Technical conditions did tighten up, and needed too months earlier as warned here last year, and which promoted too much upside in S&P and necessitated a purge (initially under-cover provided by a handful of 'Generals' while troops remain hunkered-down in the trenches. Now both came out of the foxholes to see what they could do since our June low, and are now confronting 'enemy' resistance about where expected, around the S&P 200-Day Moving Average.
It's reasonable and responsible to allow for retrenching around here, and as far as Tuesday was concerned, it was down-up-down as S&P broke a bit after popping the highs slightly. That was a blend of alternatives noted last night.
So, 'thrills or chills' shouldn't be the debate for the next few weeks, as either way it goes (likely consolidates at minimum, open for an 'event-related' event splatter too).. either way won't answer much (as yet) about 2023. Actually any reasonable retracement would take the edge off near-term overbought S&P or NDX conditions, and probably enhance the upside prospects 'down the road'.
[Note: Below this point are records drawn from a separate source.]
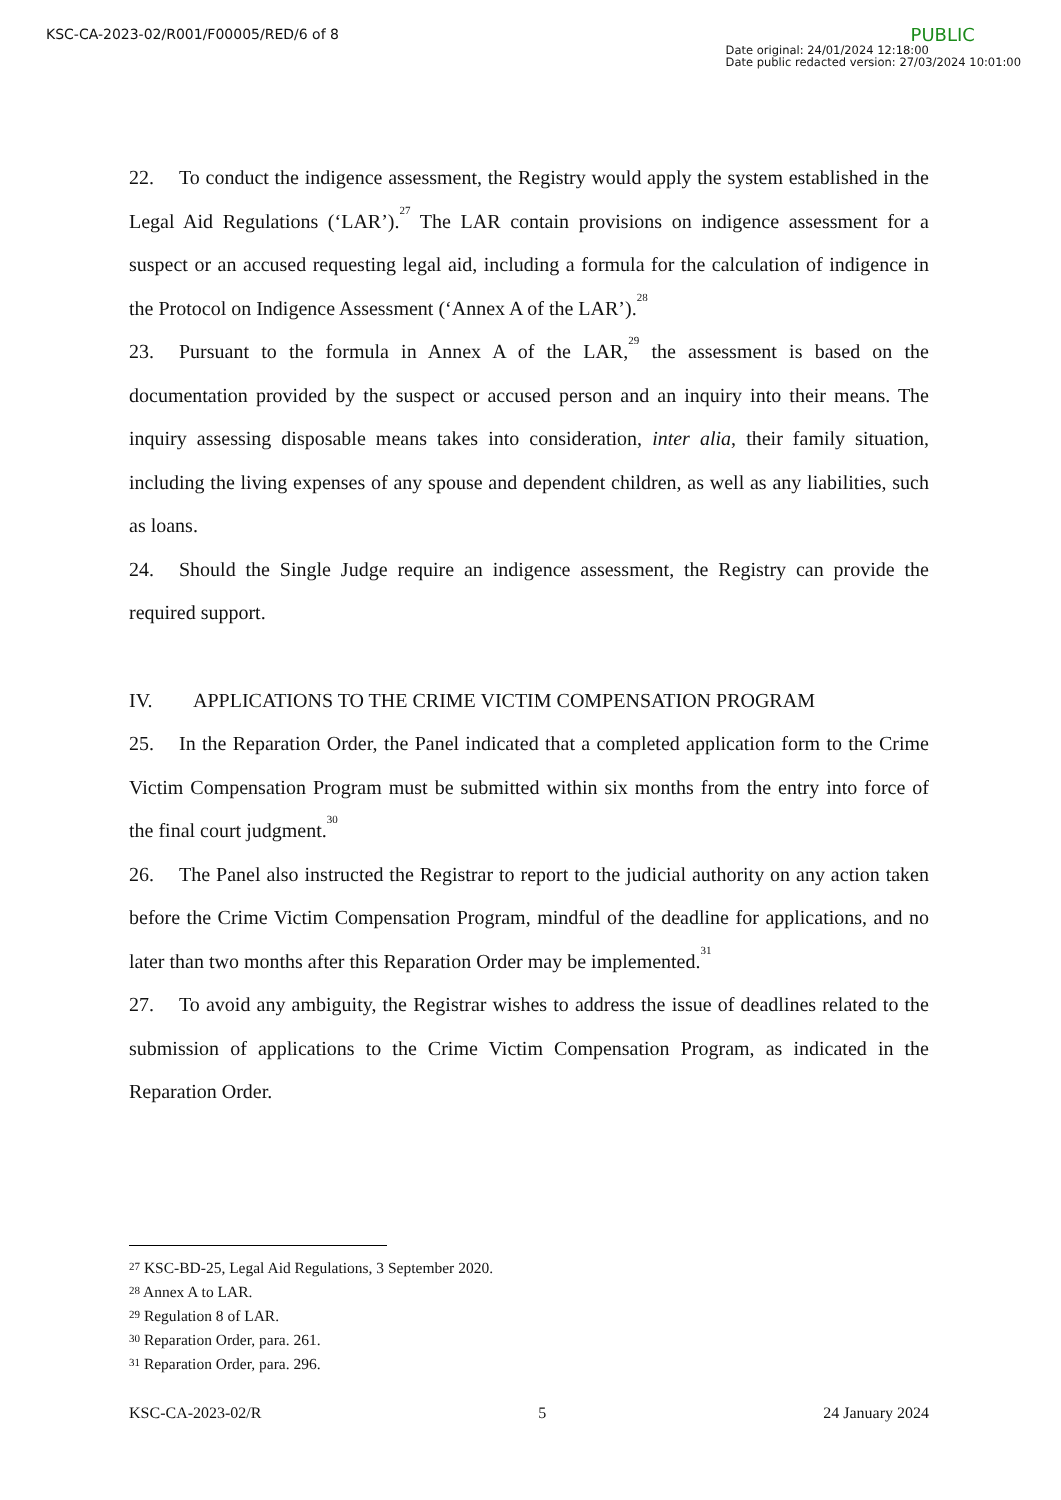KSC-CA-2023-02/R001/F00005/RED/6 of 8
PUBLIC
Date original: 24/01/2024 12:18:00
Date public redacted version: 27/03/2024 10:01:00
22. To conduct the indigence assessment, the Registry would apply the system established in the Legal Aid Regulations (‘LAR’).<sup>27</sup> The LAR contain provisions on indigence assessment for a suspect or an accused requesting legal aid, including a formula for the calculation of indigence in the Protocol on Indigence Assessment (‘Annex A of the LAR’).<sup>28</sup>
23. Pursuant to the formula in Annex A of the LAR,<sup>29</sup> the assessment is based on the documentation provided by the suspect or accused person and an inquiry into their means. The inquiry assessing disposable means takes into consideration, inter alia, their family situation, including the living expenses of any spouse and dependent children, as well as any liabilities, such as loans.
24. Should the Single Judge require an indigence assessment, the Registry can provide the required support.
IV. APPLICATIONS TO THE CRIME VICTIM COMPENSATION PROGRAM
25. In the Reparation Order, the Panel indicated that a completed application form to the Crime Victim Compensation Program must be submitted within six months from the entry into force of the final court judgment.<sup>30</sup>
26. The Panel also instructed the Registrar to report to the judicial authority on any action taken before the Crime Victim Compensation Program, mindful of the deadline for applications, and no later than two months after this Reparation Order may be implemented.<sup>31</sup>
27. To avoid any ambiguity, the Registrar wishes to address the issue of deadlines related to the submission of applications to the Crime Victim Compensation Program, as indicated in the Reparation Order.
<sup>27</sup> KSC-BD-25, Legal Aid Regulations, 3 September 2020.
<sup>28</sup> Annex A to LAR.
<sup>29</sup> Regulation 8 of LAR.
<sup>30</sup> Reparation Order, para. 261.
<sup>31</sup> Reparation Order, para. 296.
KSC-CA-2023-02/R 5 24 January 2024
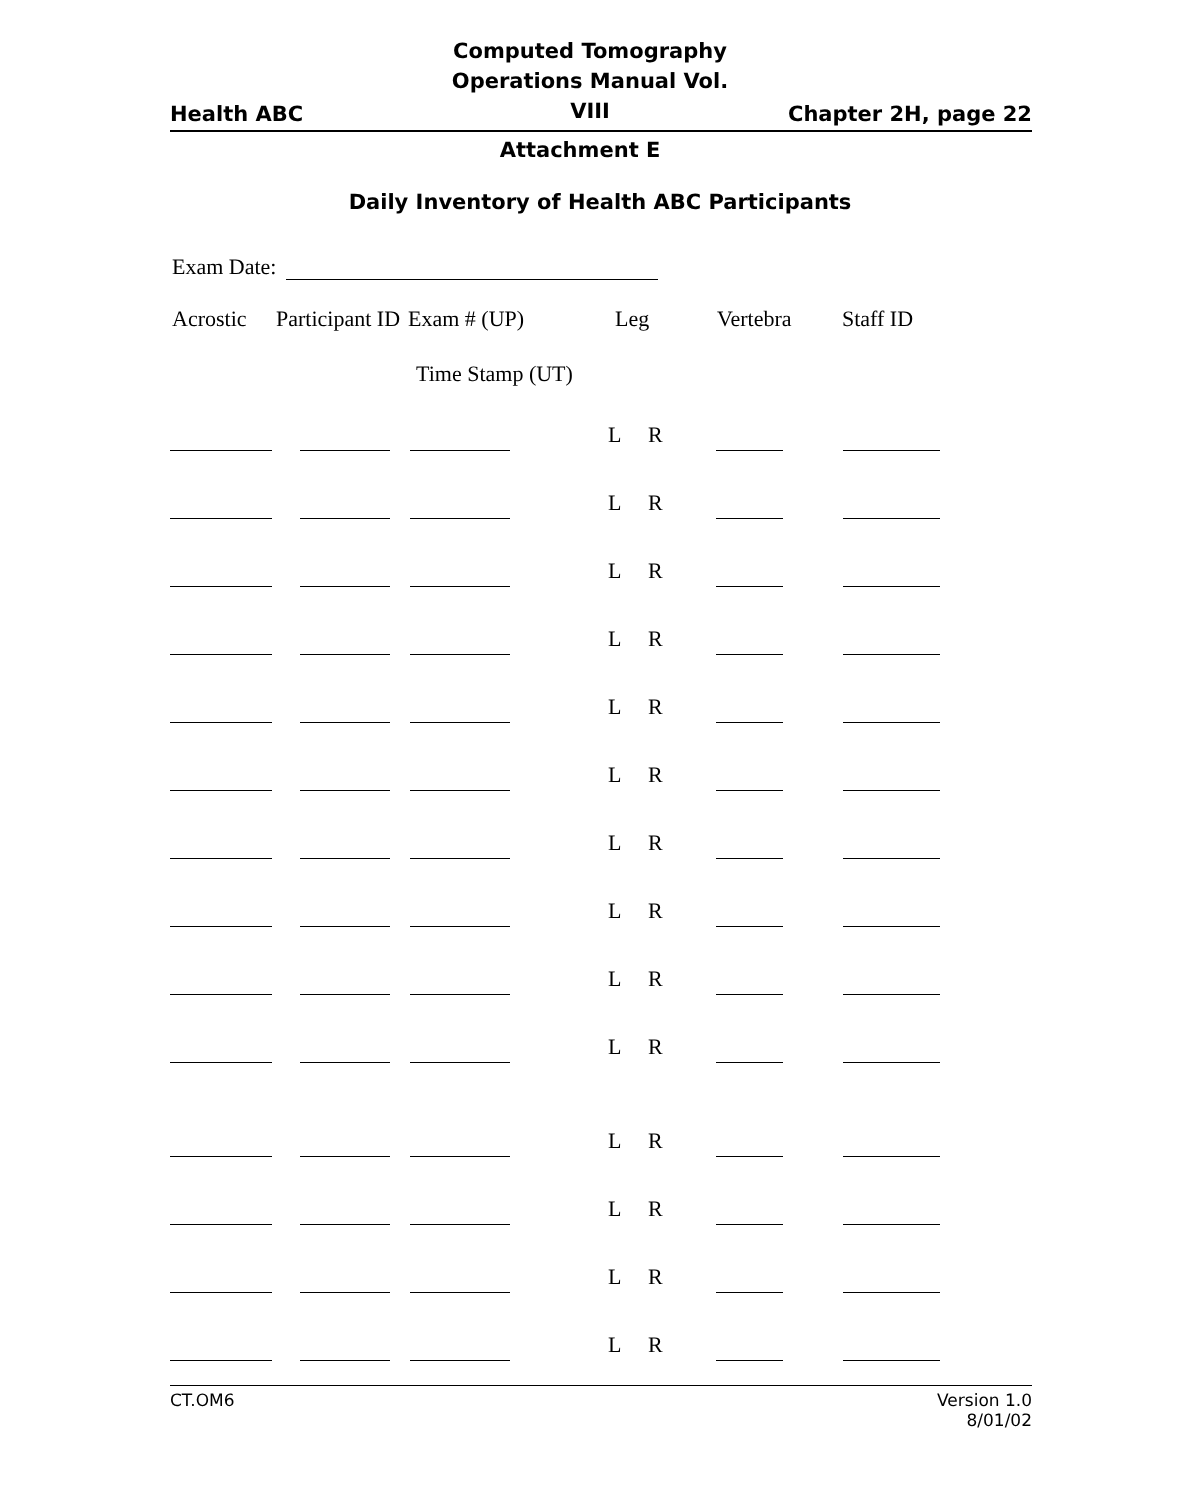Health ABC
Computed Tomography
Operations Manual Vol. VIII Chapter 2H, page 22
Attachment E
Daily Inventory of Health ABC Participants
Exam Date:
Acrostic Participant ID Exam # (UP) Leg Vertebra Staff ID
Time Stamp (UT)
L R
L R
L R
L R
L R
L R
L R
L R
L R
L R
L R
L R
L R
L R
CT.OM6
Version 1.0
8/01/02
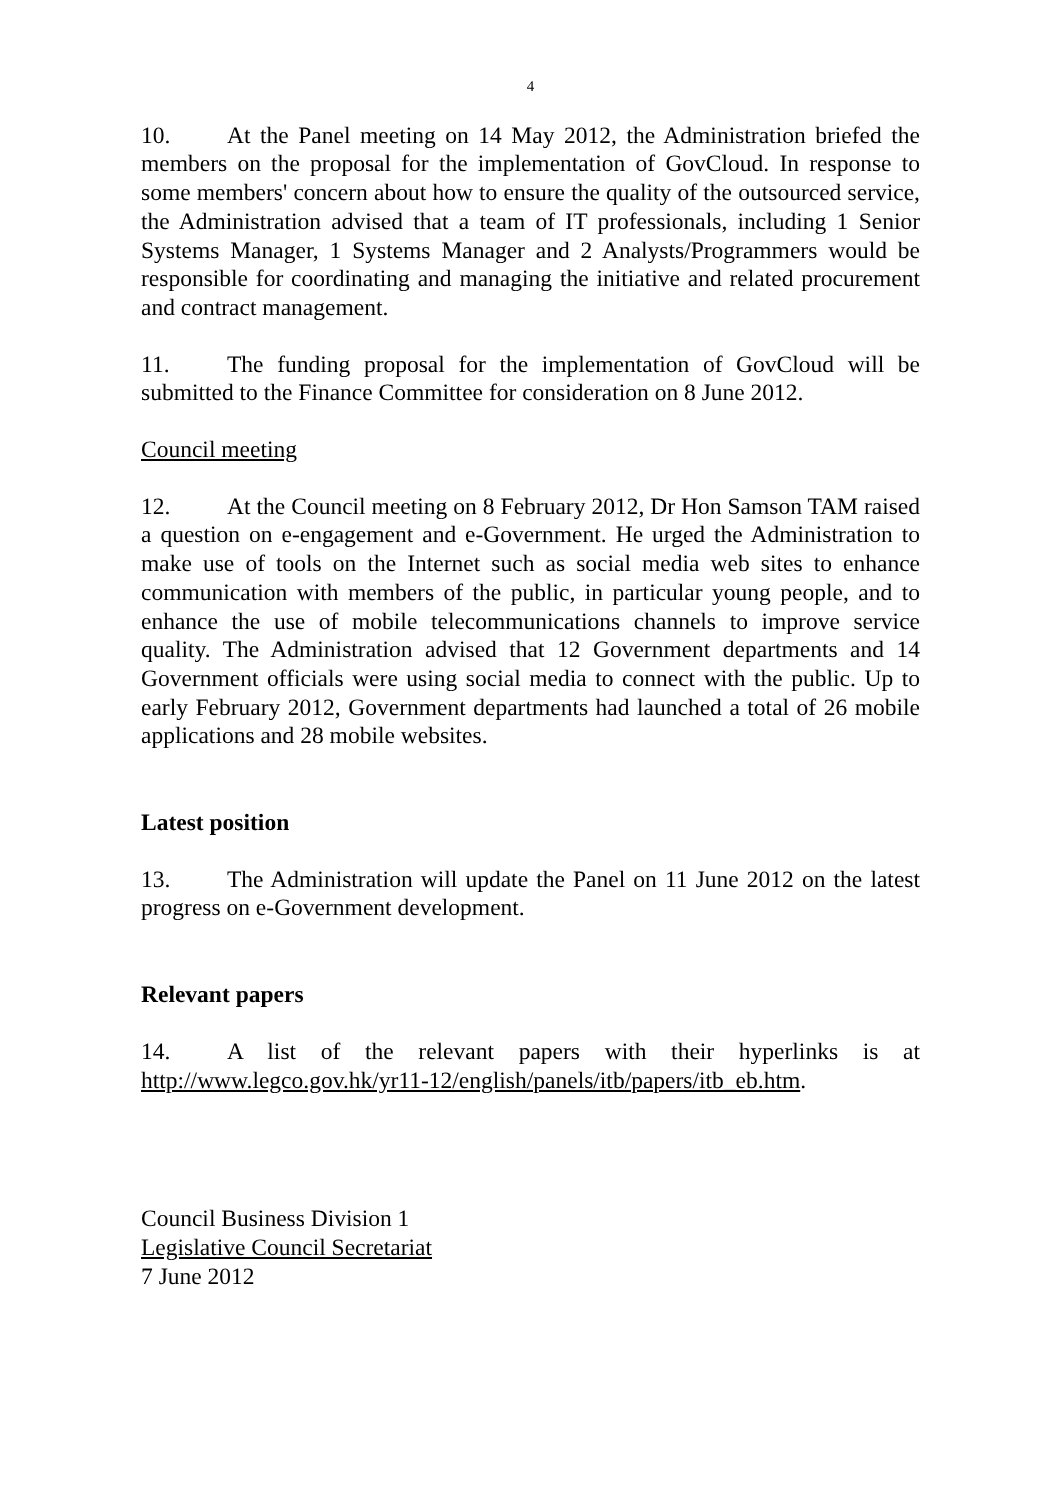4
10. At the Panel meeting on 14 May 2012, the Administration briefed the members on the proposal for the implementation of GovCloud. In response to some members' concern about how to ensure the quality of the outsourced service, the Administration advised that a team of IT professionals, including 1 Senior Systems Manager, 1 Systems Manager and 2 Analysts/Programmers would be responsible for coordinating and managing the initiative and related procurement and contract management.
11. The funding proposal for the implementation of GovCloud will be submitted to the Finance Committee for consideration on 8 June 2012.
Council meeting
12. At the Council meeting on 8 February 2012, Dr Hon Samson TAM raised a question on e-engagement and e-Government. He urged the Administration to make use of tools on the Internet such as social media web sites to enhance communication with members of the public, in particular young people, and to enhance the use of mobile telecommunications channels to improve service quality. The Administration advised that 12 Government departments and 14 Government officials were using social media to connect with the public. Up to early February 2012, Government departments had launched a total of 26 mobile applications and 28 mobile websites.
Latest position
13. The Administration will update the Panel on 11 June 2012 on the latest progress on e-Government development.
Relevant papers
14. A list of the relevant papers with their hyperlinks is at http://www.legco.gov.hk/yr11-12/english/panels/itb/papers/itb_eb.htm.
Council Business Division 1
Legislative Council Secretariat
7 June 2012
You have a majority of stocks above their 50-Day Moving Averages, and that's about 90% of the S&P. So that's a 'positive divergence' and supports the idea of 2023 being a decent year for investors, providing no exogenous event spoils the prospect. Nevertheless my concern about the next few weeks shall persist, and I differentiate that from the bears primarily because I don't believe the move from June was a bear market rally, but rather an intermediate low of the preceding S&P peak, which trailed (masked) a complex preceding broad market distribution, which is why I had to separate the bifurcated aspects. It's also why things 'now' are better aligned for possible concurrent 2023 upside.